#### WHAT IS BEING ASKED:
Only lines that contain the string "odgoja" should be returned from the material below.

#### THE DATA:
- - - - - - -
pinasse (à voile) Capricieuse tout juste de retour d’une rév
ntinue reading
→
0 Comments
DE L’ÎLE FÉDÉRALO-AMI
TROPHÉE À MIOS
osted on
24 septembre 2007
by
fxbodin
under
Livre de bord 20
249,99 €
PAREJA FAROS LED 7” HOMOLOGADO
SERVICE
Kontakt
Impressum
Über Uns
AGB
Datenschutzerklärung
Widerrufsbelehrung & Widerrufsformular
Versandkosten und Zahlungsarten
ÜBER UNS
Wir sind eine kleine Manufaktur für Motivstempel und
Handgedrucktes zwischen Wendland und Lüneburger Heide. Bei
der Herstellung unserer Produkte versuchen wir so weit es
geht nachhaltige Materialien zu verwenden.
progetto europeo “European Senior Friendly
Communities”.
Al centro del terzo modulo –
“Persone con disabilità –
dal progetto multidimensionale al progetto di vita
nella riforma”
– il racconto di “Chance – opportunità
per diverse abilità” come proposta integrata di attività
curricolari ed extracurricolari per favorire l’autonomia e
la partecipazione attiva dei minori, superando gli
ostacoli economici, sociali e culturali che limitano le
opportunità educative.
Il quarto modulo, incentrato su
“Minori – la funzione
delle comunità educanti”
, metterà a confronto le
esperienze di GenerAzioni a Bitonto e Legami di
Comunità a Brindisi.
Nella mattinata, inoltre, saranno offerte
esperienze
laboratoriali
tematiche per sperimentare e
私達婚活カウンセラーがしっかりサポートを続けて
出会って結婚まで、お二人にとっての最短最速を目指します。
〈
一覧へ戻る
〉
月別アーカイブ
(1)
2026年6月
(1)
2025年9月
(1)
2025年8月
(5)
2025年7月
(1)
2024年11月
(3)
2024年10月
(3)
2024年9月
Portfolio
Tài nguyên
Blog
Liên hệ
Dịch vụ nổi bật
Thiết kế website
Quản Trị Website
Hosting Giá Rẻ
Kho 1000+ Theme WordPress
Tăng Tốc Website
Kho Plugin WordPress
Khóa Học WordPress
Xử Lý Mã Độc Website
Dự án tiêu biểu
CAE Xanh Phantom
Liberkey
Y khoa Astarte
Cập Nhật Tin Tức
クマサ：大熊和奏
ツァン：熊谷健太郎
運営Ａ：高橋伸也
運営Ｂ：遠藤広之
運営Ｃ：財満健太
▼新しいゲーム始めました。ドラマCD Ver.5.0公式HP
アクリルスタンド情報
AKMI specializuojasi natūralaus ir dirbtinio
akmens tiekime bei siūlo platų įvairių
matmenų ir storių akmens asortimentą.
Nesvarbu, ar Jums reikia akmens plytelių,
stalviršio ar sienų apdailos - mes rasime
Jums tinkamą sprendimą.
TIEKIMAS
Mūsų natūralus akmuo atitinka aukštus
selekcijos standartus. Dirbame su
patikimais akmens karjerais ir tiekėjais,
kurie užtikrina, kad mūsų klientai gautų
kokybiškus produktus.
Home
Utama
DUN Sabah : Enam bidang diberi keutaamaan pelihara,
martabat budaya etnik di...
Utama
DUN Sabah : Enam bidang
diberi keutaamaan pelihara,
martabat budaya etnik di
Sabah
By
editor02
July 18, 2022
- - - - - - -
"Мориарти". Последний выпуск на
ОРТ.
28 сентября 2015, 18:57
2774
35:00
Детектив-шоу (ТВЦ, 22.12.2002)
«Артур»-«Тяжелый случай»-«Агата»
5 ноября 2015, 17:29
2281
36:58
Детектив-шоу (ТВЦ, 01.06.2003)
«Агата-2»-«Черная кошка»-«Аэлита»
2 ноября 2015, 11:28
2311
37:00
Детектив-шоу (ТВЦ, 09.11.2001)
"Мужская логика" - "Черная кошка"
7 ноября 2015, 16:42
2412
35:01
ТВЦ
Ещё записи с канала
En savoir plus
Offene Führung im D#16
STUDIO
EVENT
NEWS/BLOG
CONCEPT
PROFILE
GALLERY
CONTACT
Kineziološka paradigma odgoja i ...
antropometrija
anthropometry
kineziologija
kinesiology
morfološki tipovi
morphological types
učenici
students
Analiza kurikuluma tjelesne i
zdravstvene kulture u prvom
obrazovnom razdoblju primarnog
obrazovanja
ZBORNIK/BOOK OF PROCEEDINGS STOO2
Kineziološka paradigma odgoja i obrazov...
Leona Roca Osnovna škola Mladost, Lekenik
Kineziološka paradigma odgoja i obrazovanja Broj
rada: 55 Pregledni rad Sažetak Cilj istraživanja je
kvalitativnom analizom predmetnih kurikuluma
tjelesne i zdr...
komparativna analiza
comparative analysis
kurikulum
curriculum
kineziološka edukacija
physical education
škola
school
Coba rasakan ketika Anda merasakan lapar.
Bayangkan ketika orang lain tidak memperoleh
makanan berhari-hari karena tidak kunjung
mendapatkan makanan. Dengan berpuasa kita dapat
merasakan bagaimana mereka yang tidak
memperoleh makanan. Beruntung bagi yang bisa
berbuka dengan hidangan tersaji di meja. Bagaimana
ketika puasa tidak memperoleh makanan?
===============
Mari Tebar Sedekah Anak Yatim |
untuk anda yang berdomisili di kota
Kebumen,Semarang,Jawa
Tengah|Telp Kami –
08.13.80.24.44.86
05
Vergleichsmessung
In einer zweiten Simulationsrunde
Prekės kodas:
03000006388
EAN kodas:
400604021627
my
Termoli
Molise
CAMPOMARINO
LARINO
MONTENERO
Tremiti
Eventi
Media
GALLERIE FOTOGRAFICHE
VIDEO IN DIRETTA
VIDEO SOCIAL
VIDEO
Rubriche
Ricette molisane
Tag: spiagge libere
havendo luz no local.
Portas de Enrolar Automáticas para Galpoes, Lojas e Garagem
- - - - - - -
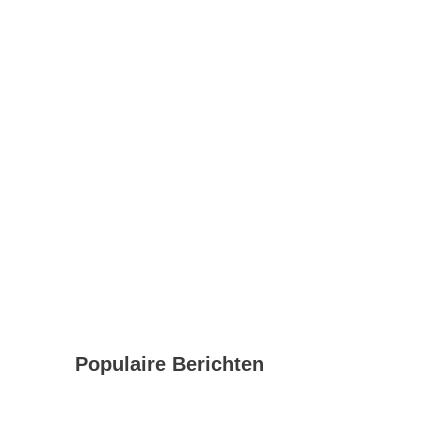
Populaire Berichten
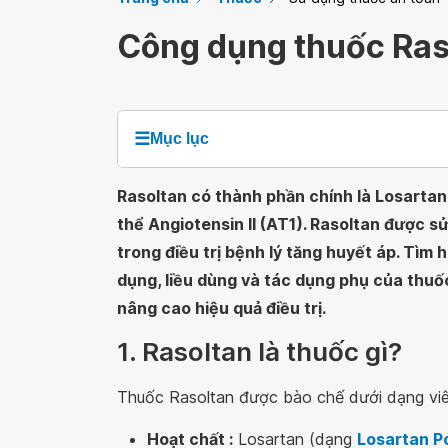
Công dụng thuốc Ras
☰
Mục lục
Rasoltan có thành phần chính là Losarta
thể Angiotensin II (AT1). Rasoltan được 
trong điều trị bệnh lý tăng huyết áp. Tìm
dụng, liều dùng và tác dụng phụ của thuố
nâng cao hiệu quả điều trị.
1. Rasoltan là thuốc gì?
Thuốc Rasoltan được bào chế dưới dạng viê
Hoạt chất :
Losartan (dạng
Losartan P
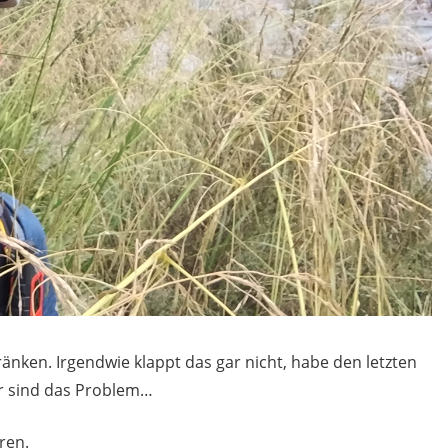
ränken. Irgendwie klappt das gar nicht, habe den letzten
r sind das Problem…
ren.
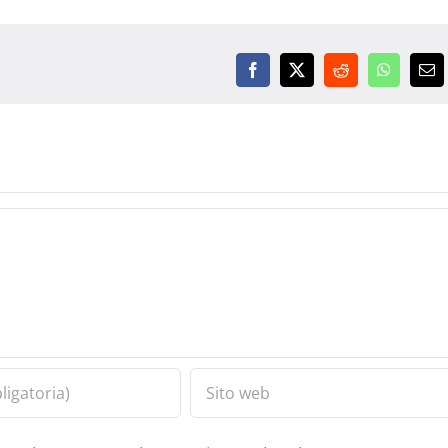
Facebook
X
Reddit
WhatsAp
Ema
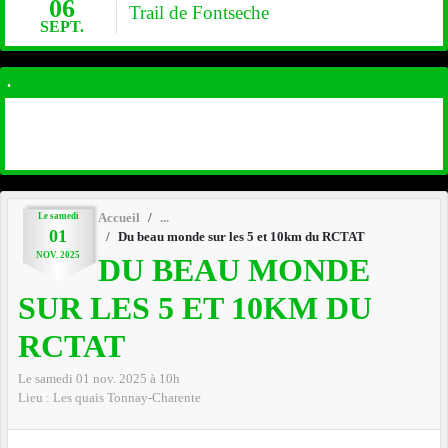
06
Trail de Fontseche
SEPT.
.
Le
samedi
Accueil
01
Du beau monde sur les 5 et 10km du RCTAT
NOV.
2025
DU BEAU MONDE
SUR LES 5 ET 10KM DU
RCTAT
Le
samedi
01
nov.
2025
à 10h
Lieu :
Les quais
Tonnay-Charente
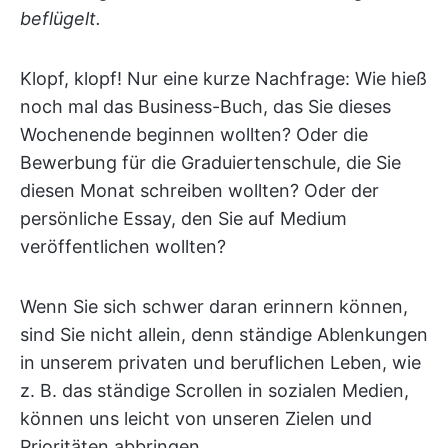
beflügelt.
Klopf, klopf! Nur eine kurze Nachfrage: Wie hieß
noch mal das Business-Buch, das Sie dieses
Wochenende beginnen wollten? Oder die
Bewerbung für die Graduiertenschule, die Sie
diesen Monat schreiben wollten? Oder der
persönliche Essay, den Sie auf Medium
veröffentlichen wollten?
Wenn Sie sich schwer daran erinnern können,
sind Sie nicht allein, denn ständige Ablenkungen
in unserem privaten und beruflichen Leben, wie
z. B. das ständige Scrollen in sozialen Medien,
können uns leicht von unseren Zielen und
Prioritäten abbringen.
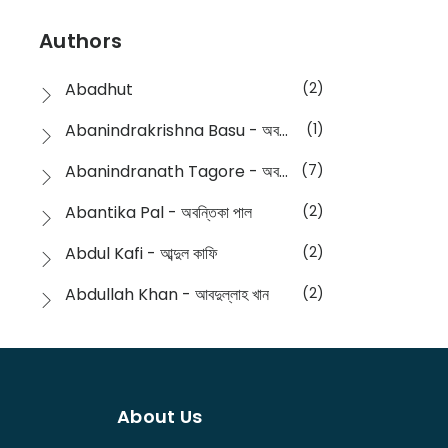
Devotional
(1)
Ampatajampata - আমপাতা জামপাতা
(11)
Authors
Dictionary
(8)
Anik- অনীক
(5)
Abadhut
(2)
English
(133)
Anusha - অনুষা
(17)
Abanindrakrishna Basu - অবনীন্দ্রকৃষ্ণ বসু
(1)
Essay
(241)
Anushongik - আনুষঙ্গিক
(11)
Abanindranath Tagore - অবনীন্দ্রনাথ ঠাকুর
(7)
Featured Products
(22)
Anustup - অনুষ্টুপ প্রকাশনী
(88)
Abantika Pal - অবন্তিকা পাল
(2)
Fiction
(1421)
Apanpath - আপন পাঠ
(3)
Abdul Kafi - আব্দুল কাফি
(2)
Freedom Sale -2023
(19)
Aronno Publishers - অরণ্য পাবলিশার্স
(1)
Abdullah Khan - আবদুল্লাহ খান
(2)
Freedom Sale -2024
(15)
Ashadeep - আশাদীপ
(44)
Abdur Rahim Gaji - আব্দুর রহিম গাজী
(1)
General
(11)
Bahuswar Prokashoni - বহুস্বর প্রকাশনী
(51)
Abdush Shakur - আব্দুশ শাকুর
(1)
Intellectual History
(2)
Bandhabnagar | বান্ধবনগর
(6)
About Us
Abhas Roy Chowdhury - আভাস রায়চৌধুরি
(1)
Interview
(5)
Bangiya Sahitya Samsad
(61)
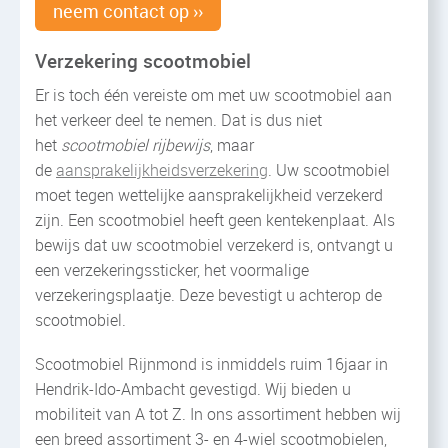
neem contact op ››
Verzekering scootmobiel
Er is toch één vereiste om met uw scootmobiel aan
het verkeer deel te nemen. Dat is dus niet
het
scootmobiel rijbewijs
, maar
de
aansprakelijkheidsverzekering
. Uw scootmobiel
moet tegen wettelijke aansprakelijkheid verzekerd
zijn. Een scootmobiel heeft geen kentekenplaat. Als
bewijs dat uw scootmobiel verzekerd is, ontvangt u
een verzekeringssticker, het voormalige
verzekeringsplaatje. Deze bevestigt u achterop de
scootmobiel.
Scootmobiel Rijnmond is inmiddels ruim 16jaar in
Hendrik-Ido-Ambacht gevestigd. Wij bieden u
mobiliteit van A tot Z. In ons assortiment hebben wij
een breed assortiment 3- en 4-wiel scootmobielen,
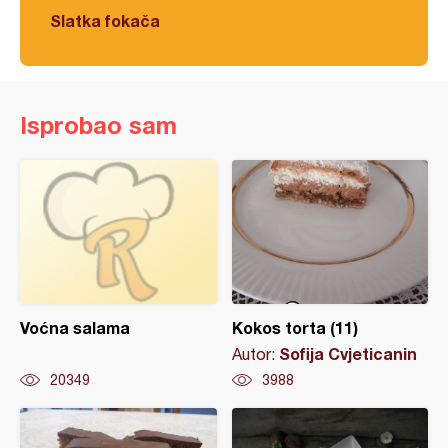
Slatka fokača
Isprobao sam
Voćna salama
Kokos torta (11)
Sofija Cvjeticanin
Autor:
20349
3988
- - - - - - -
#### FINISHED TASK:
Kineziološka paradigma odgoja i ...
Kineziološka paradigma odgoja i obrazov...
Kineziološka paradigma odgoja i obrazovanja Broj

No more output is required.